Convert the lines below into a Markdown table with the columns No. and Line, numbering each row and omitting any blank lines.

---*---

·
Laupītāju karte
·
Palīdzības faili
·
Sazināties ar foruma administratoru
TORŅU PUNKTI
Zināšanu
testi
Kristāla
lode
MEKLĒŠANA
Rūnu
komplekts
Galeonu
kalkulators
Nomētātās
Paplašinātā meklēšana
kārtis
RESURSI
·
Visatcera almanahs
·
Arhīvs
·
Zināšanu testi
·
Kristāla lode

---*---

OUTPUT FOR THIS TASK >>
| No. | Line |
|---|---|
| 1 | · |
| 2 | Laupītāju karte |
| 3 | · |
| 4 | Palīdzības faili |
| 5 | · |
| 6 | Sazināties ar foruma administratoru |
| 7 | TORŅU PUNKTI |
| 8 | Zināšanu |
| 9 | testi |
| 10 | Kristāla |
| 11 | lode |
| 12 | MEKLĒŠANA |
| 13 | Rūnu |
| 14 | komplekts |
| 15 | Galeonu |
| 16 | kalkulators |
| 17 | Nomētātās |
| 18 | Paplašinātā meklēšana |
| 19 | kārtis |
| 20 | RESURSI |
| 21 | · |
| 22 | Visatcera almanahs |
| 23 | · |
| 24 | Arhīvs |
| 25 | · |
| 26 | Zināšanu testi |
| 27 | · |
| 28 | Kristāla lode |